Недавно я видел очень хорошую выставку польского портрета XVI, XVII, XVIII веков. Я был буквально потрясён. Настолько неожиданно, самобытно и такая плотность талантов, что я в течение месяца ходил возбуждённым. Если ты помнишь, на выставке портрета в Москве года четыре назад было несколько вещей из Польши, и они производили очень сильное впечатление.
Слабее всего смотрелись портреты, сделанные под Париж или Лондон (имею в виду Гейнсборо). От них-то и пахло провинцией, хоть и написаны были борзой кистью. В это время в Речи Посполитой польская гордыня вознеслась очень высоко, и Париж не очень-то диктовал им моды, хоть и заставлял принимать себя к сведению. И вот, пожалуйста, на периферии Европы возникло такое оригинальное явление. А русская живопись XVIII века не есть ли такой же поразительный феномен. А живопись провинциальных художников XIX в., а Аргунов не подтверждал ли того, что искусство может быть не только в центрах, и не есть ли погоня за столичными лидерами ошибка. Подобная ошибке польских западников. Не похожи ли Герловины да и Ваня Чуйков на Гоголевского сапожника Ивана Петрова-Французова. Мне кажется, что в Москве сейчас есть силы и немалые, чтобы осознать себя как некое самобытное явление и не выпрашивать внимания у Запада, не переделываться под них, не надевать модные туфли на онучи. Меня очень огорчает Косолаповское рассуждение об «ошибках молодости». Мне очень нравились его работы, и если они не устраивают Нью-Йорк, то это не значит, что они ошибочны. Истина обитает не только в Нью-Йорке.
Что ты об этом думаешь? <…>
Боря
Шелковский – Чуйкову 27.12.76
Иван, дорогой, здравствуй! Наконец получил от тебя письмо и очень хорошо, что не подцензурное, им всё-таки лучше пока не всё знать.
Ты просишь подробнее писать о себе. Я ведь пишу, и пишу очень много. Как-то получилось, что наиболее подробные письма были посланы Марине Романовской. Я думал, вы все видитесь и общаетесь между собой.

....

- **ЗАДАЧА**: Перечислите, пожалуйста, все города, названные в отрывке выше.

- **ИСХОДНЫЕ ДАННЫЕ**:
....

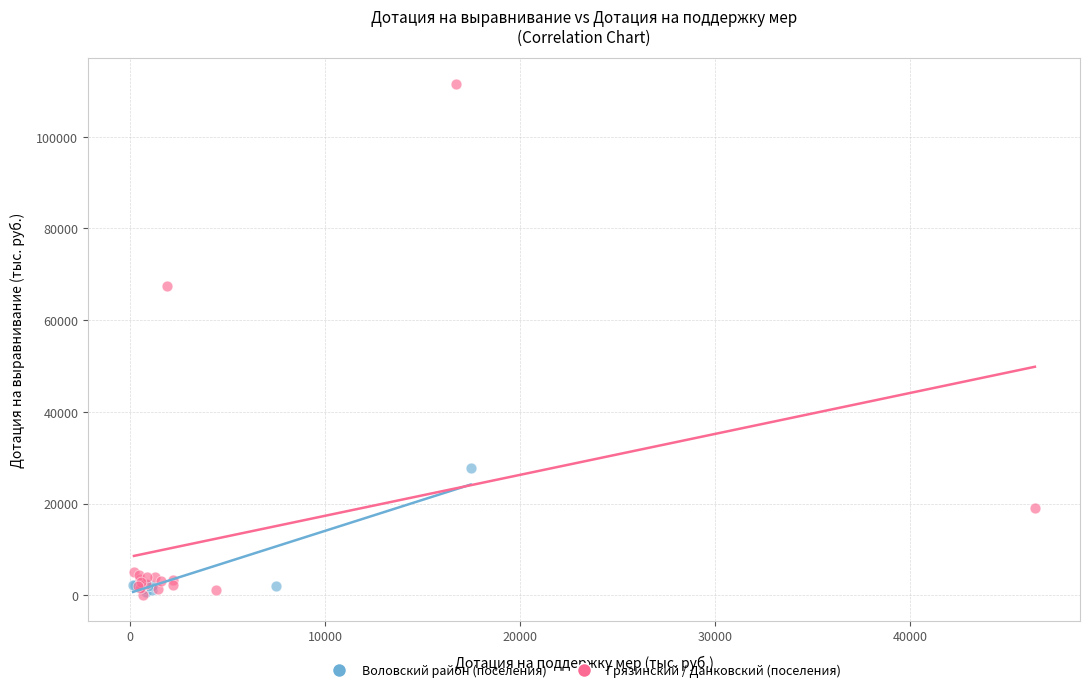

Which series contains the highest Y value?

Грязинский / Данковский (поселения)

....

- **ОТВЕТ К ЗАДАЧЕ**: Москва, Париж, Лондон, Нью-Йорк.